Today, the M’s face groundball maven and ex-Rule 5 guy Brad Keller, who turned in an out-of-nowhere excellent season last year after being plucked from Arizona’s system. His K rate’s never been that good, and it’s worse this season. To make matters worse, his barely-adequate control (For someone who doesn’t get many Ks) has deteriorated this year. The only thing that’s keeping him effective (and he’s been effective this year) is the fact that he avoids the long ball. He has two fastballs, both around 93, 94 MPH. He’s got a sinker (duh) that has a bit of armside movement and decent-ish sink, but it’s actually not his primary heater. He’s also got a four-seamer that’s arrow-straight, with a bit less-than-average rise. It doesn’t look like a pure fly-ball pitch, but it also doesn’t look like a ground ball machine. It gets above-average grounders, but it gives hitters a different look, with different movement in the horizontal and vertical axes. It’s an interesting pitch, all the more so because it looks *so much* like Kikuchi’s. Keller averages just less than 1″ of horizontal movement on his four-seam, and 8″ of vertical rise. Kikuchi is at 2.7″ and 8.9″, respectively. Keller averages 93.8 with his, Kikuchi’s at 93.4. In his career, batters are slugging .387 off of his four-seamer, whereas batters are slugging .604 off of Kikuchi in the early going. Both have good sliders, and both have change-ups that are rarely-used and not much to write home about. Kikuchi even has that solid slow curve, which Keller doesn’t throw. I…I don’t know. I’d love to know why a rando Rule 5 guy can make nearly the same basic pitches “work” and Kikuchi can’t. I don’t believe Kikuchi can’t, so I can’t understand why his results have been so much worse.

1: Smith, CF
2: Crawford, SS
3: Santana, RF
4: Vogelbach, 1B
5: Narvaez, DH
6: Seager, 3B
7: Murphy, C
8: Gordon, 2B
9: Moore, LF
SP: Gonzales

Tacoma beat Round Rock 3-1 behind a strong start from Sean Nolin and HRs from Shed Long and Robert Perez (who hit an inside-the-parker). They’re off today.
Arkansas beat Corpus Christi 6-3 behind a HR from Donnie Walton, and a 2B from new Traveler Mike Ahmed (brother of Nick Ahmed), and solid relief pitching. Justus Sheffield turned in 5 very good IP, giving up 1 earned, striking out 7, and only walking 2. The two teams are back at it today.
Boise beat Everett 7-2, with the Hawks jumping on AquaSox reliever Matt Martin to score all 7 runs. Starter Kelvin Nunez scattered 6 hits in 5 scoreless, striking out 2. DeAires Moses tripled, the only XBH out of Everett’s 3 total base knocks. Everett faces Boise again tonight, with opening day starter Juan Mercedes on the hill.
The AZL Mariners moved to 2-0 on their season by beating the Brewers 9-4. Rehabbing 3B Connor Hoover doubled and homered. RP Luis Curvelo pitched 3 scoreless with 4 Ks. The team faces the Dodgers AZL affiliate today.

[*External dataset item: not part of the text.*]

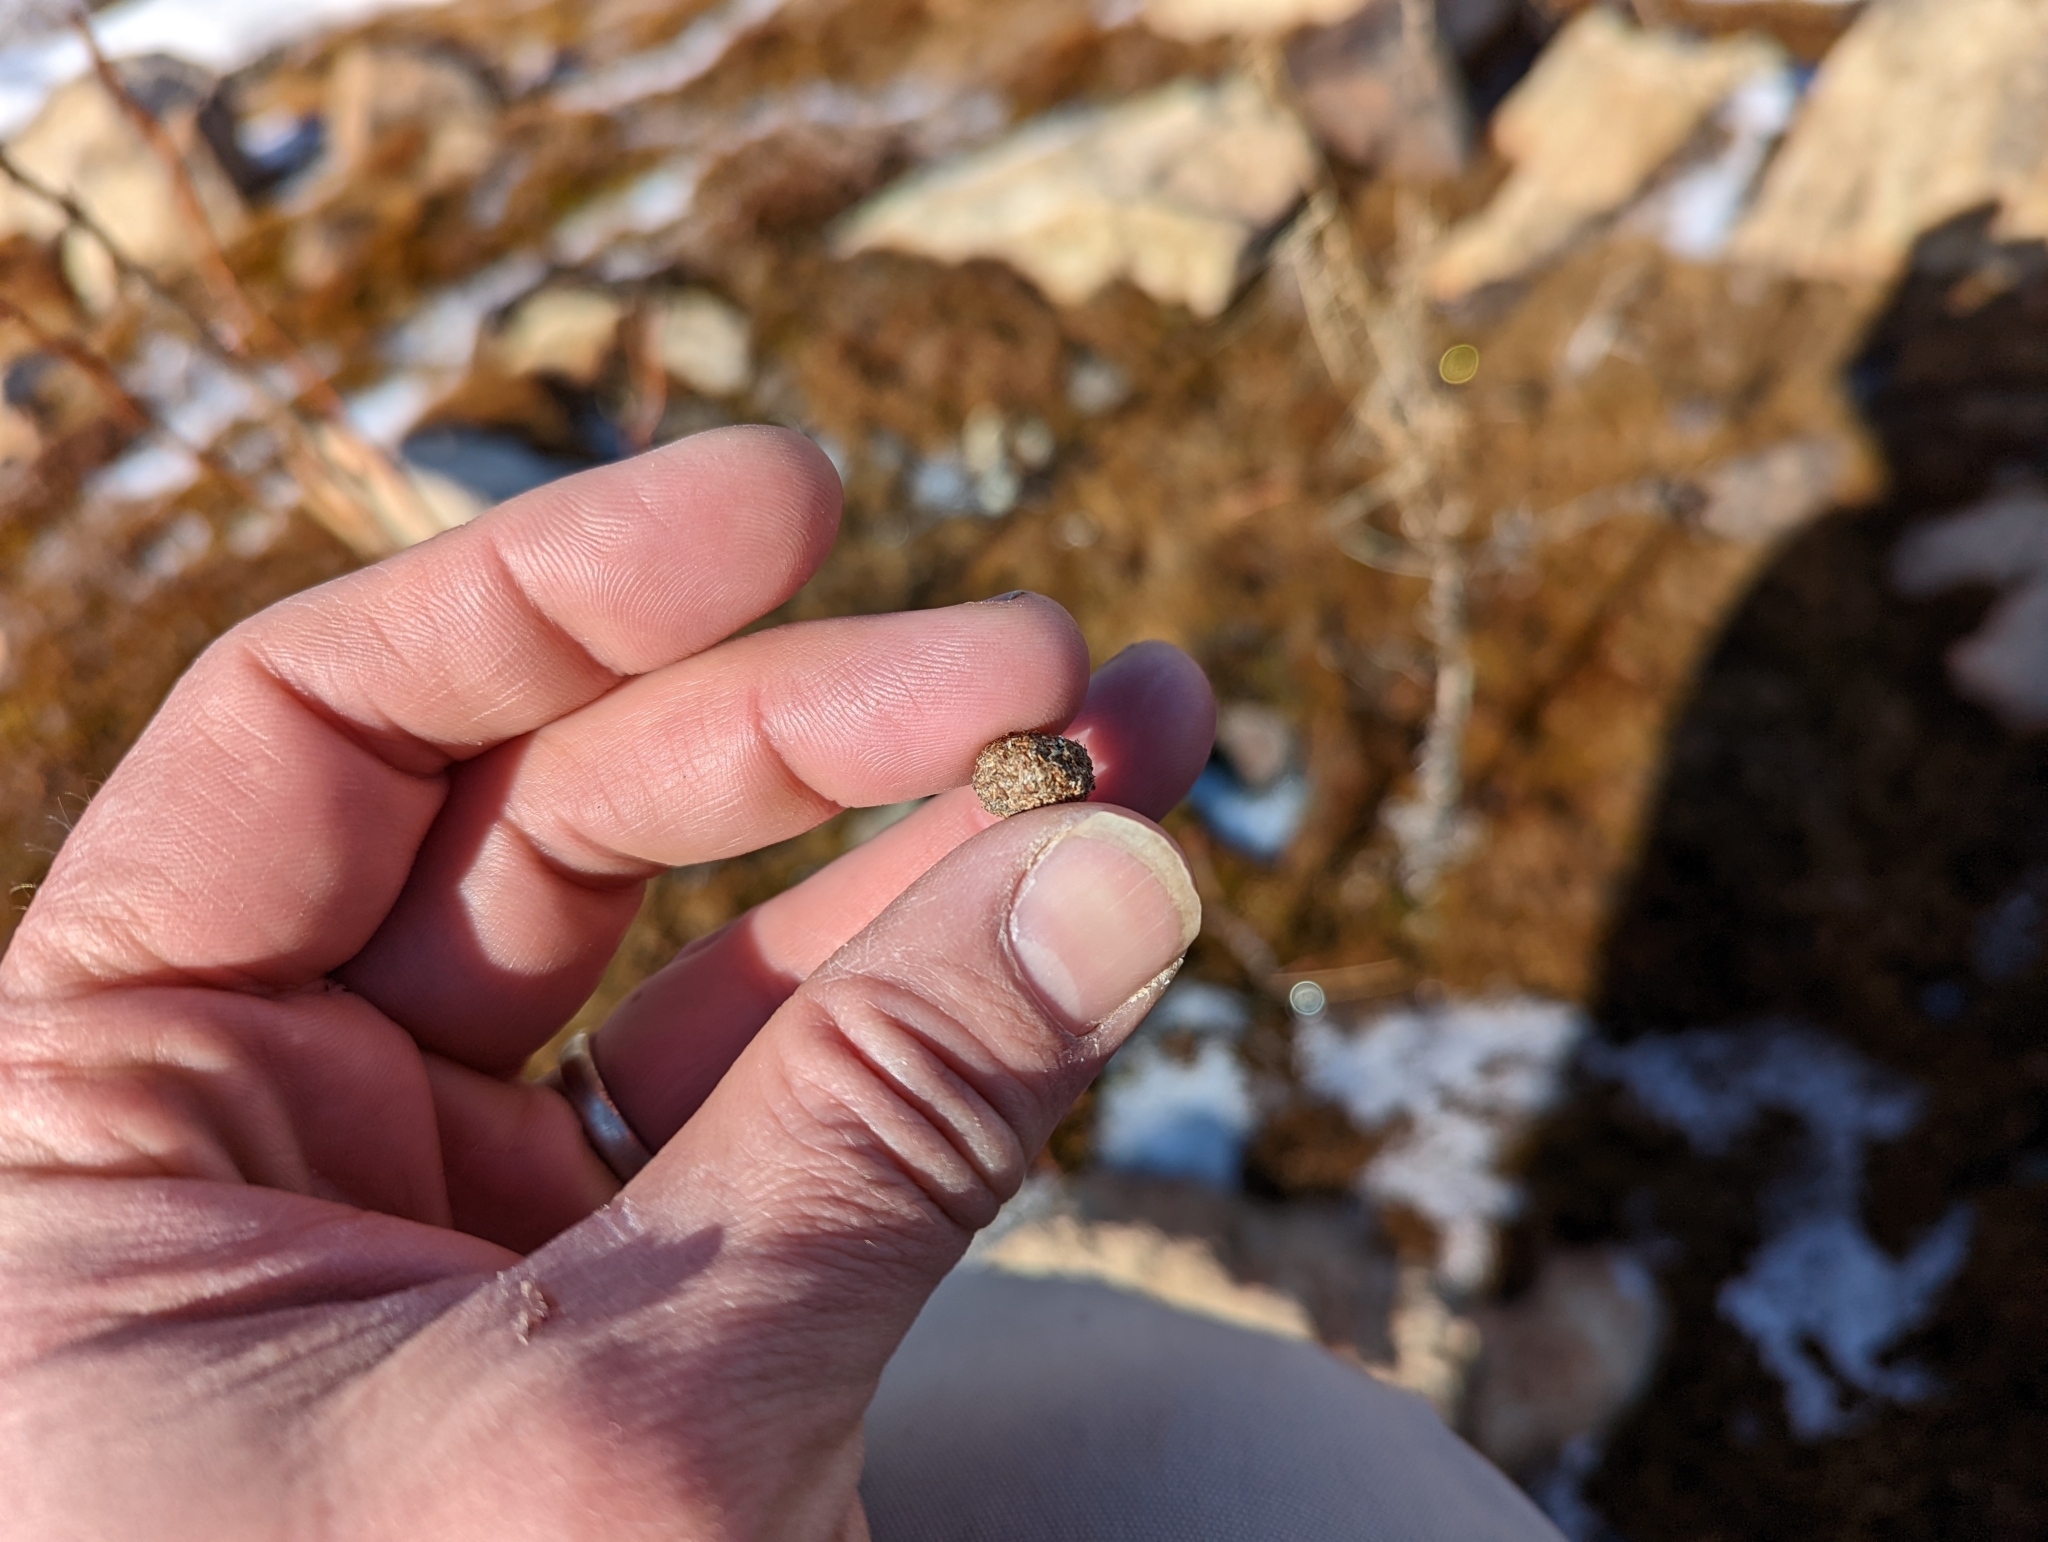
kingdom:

2 Responses to “Game 78, Royals at Mariners”

  1. Celadus on June 20th, 2019 11:13 am

    I’ve also noticed that in some at bats a hitter will be prepared for and hit a pitch from Kikuchi that looks perfectly placed and with adequate to excellent movement.

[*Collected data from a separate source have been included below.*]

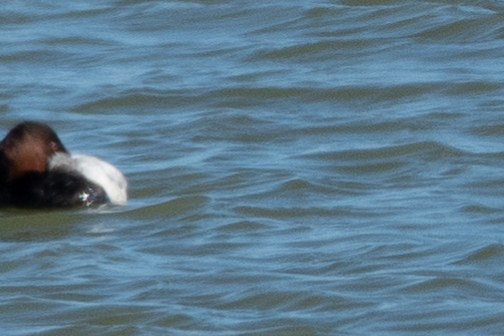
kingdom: Animalia
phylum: Chordata
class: Aves
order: Anseriformes
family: Anatidae
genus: Aythya
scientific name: Aythya valisineria
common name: Canvasback
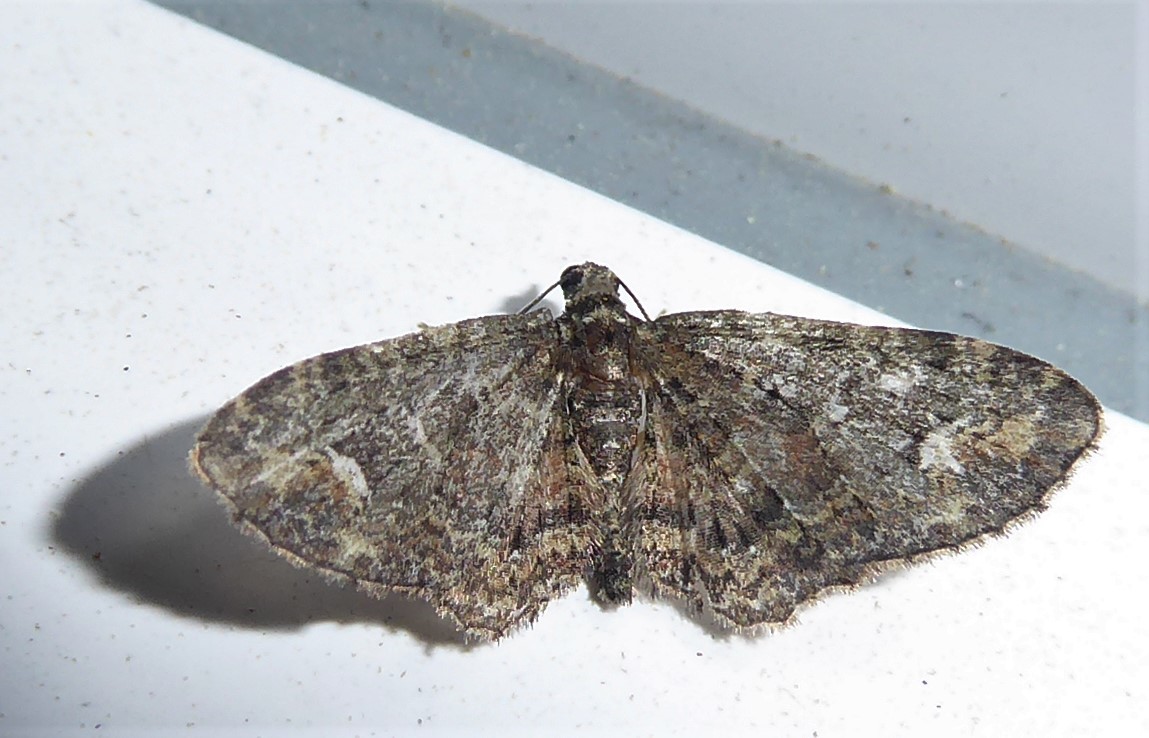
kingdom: Animalia
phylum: Arthropoda
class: Insecta
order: Lepidoptera
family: Geometridae
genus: Pasiphilodes
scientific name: Pasiphilodes testulata
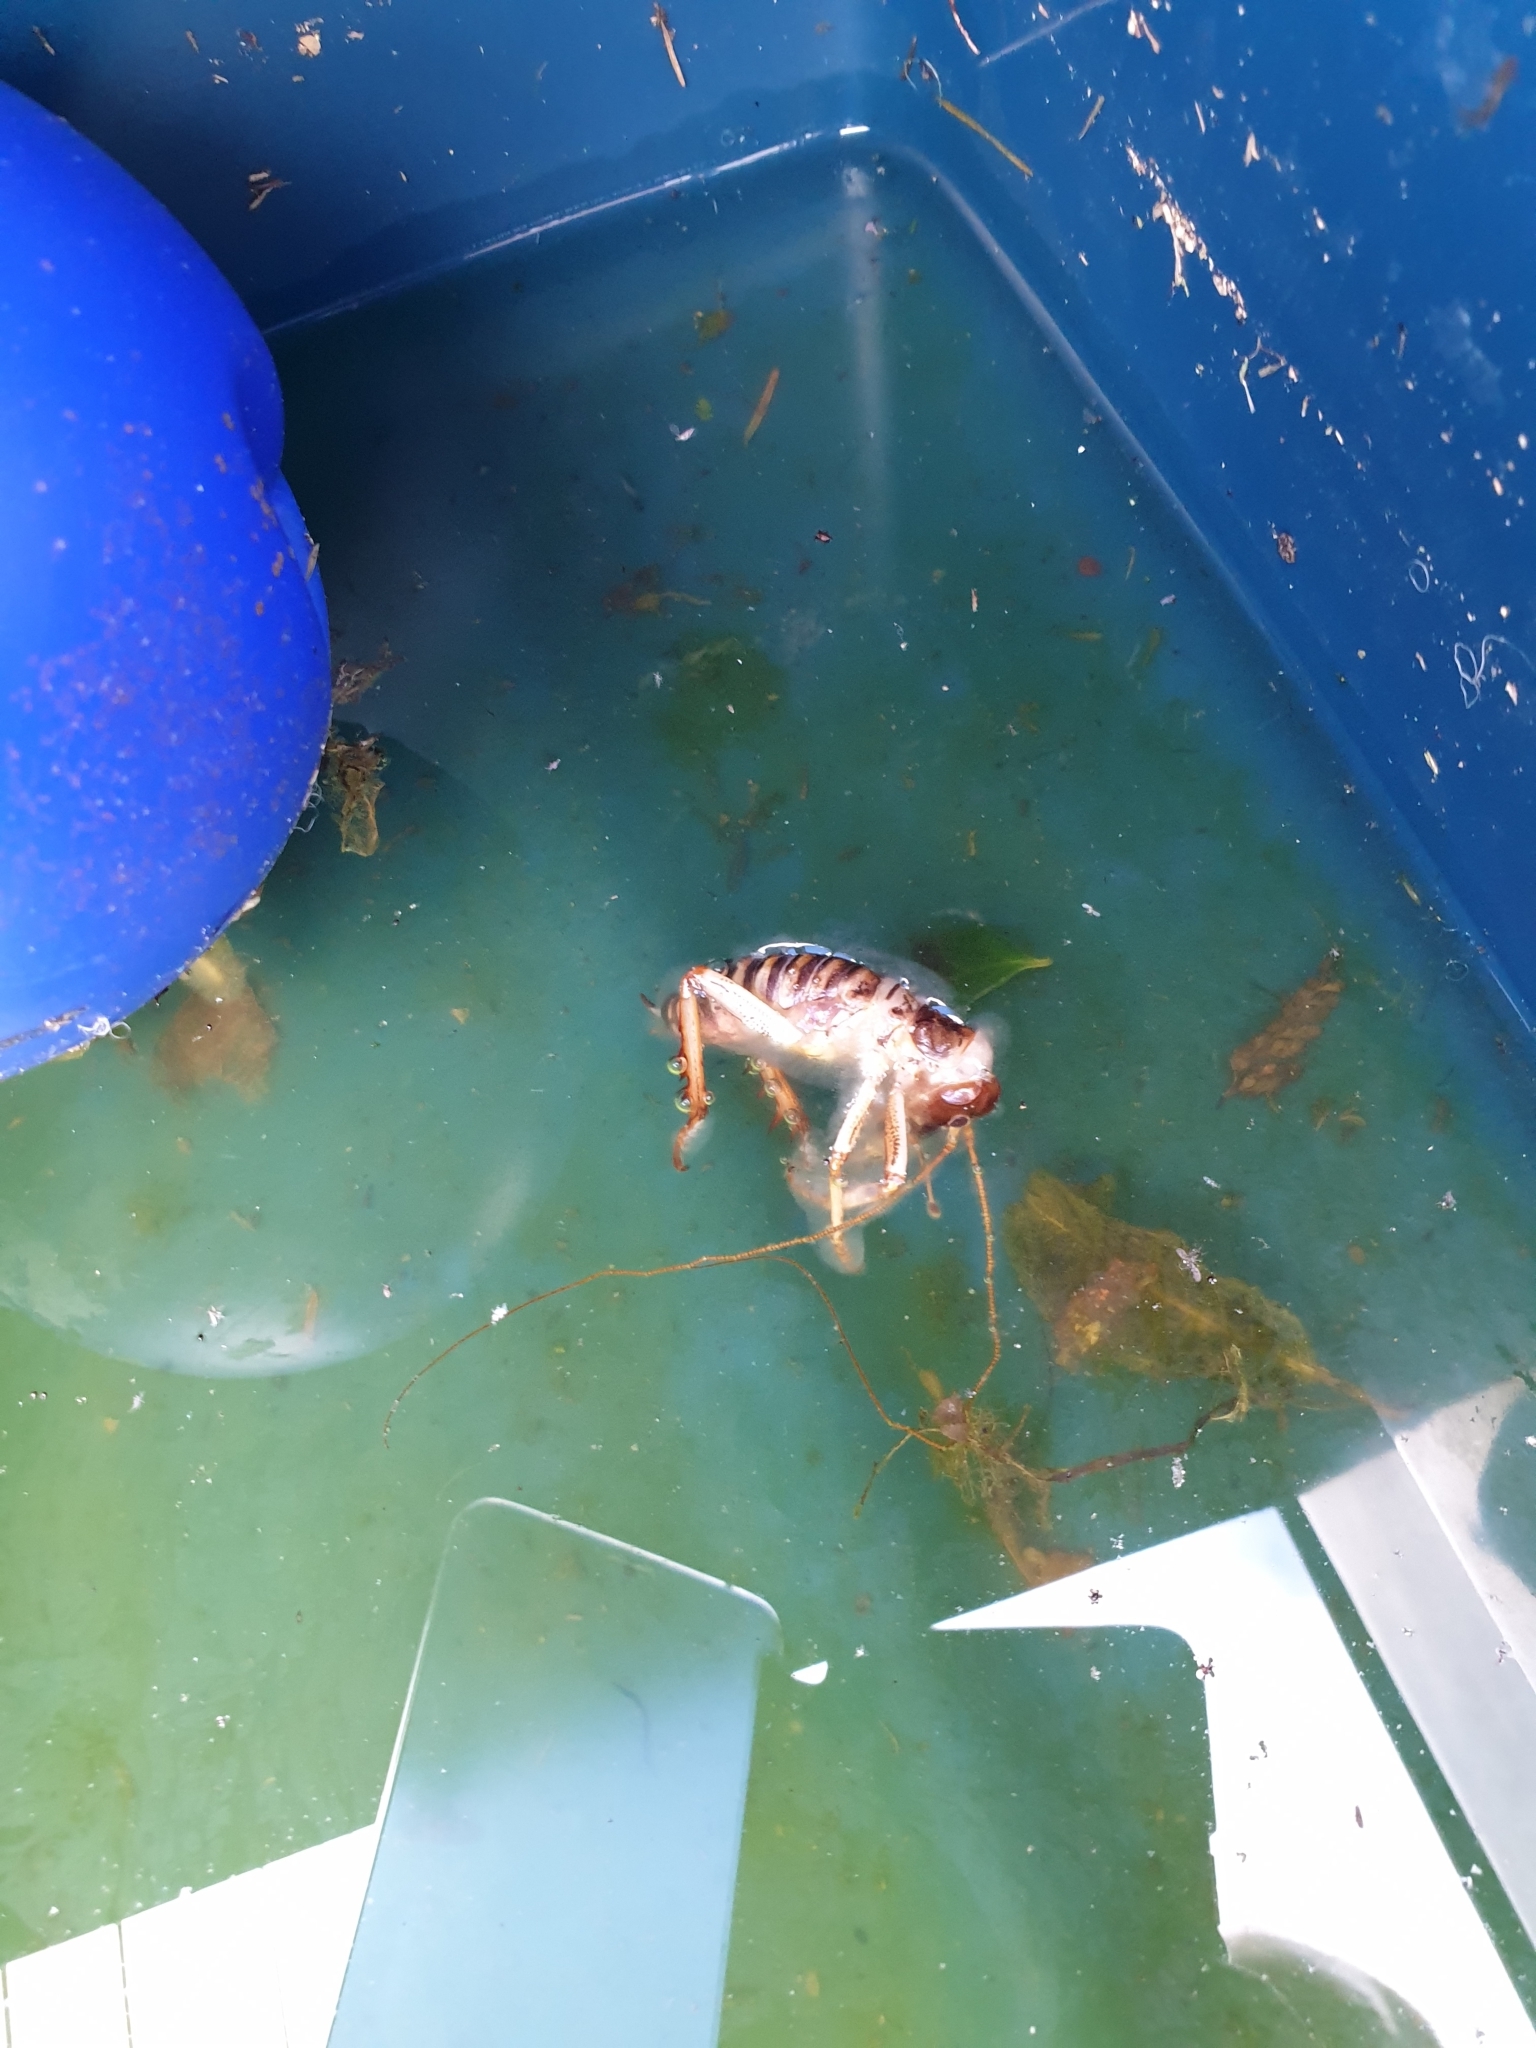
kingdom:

    Enough examples that I’d guess sequencing over tipping pitches. My sense of tipping pitches is that the pitcher betrays what pitch he’s going to throw, but not necessarily the location, whereas predictable sequencing can betray both pitch and location.

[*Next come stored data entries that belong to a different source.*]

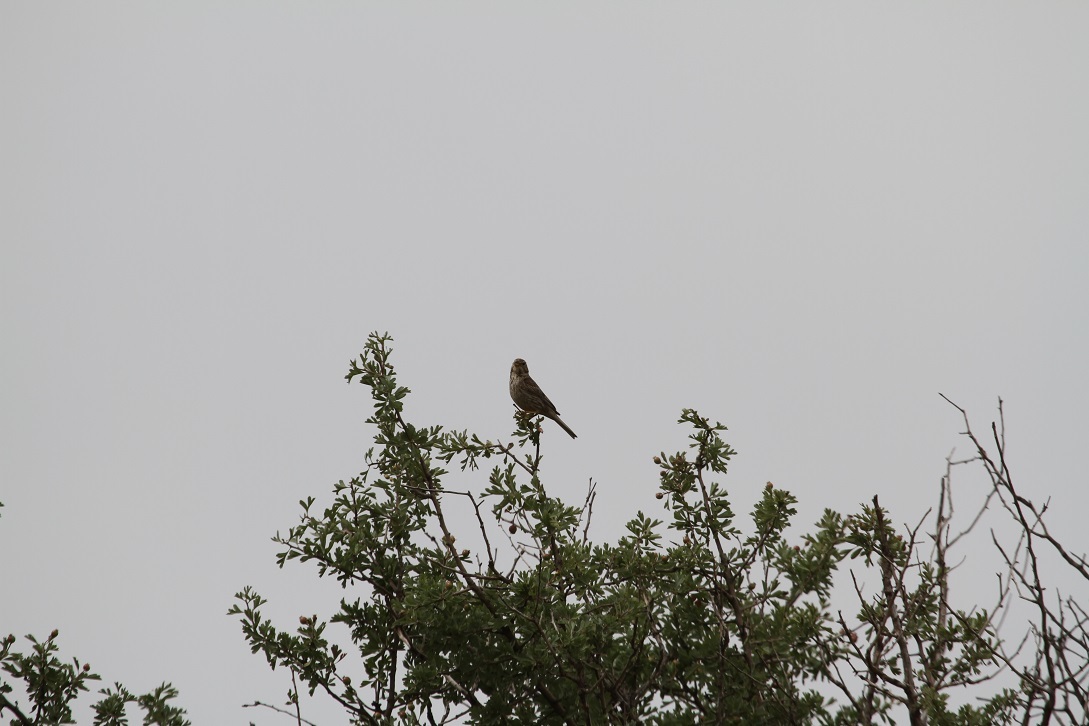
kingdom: Animalia
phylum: Chordata
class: Aves
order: Passeriformes
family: Motacillidae
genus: Anthus
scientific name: Anthus trivialis
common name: Tree pipit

  2. LongDistance on June 21st, 2019 7:45 am

    Just a random observation: they’ve been playing .500 ball for the past two weeks. It’s almost like we’ve seen three different teams come out this year. The Astonishingly Great, The Somewhat Expected But Not To This Point Ugly, and the Perfectly Mediocre. Although, in what passes for baseball gravity in Seattle, .500 doesn’t represent mediocre, but something actually positive. So this latest personification seems (IMO) “games over” Seattle Mediocre.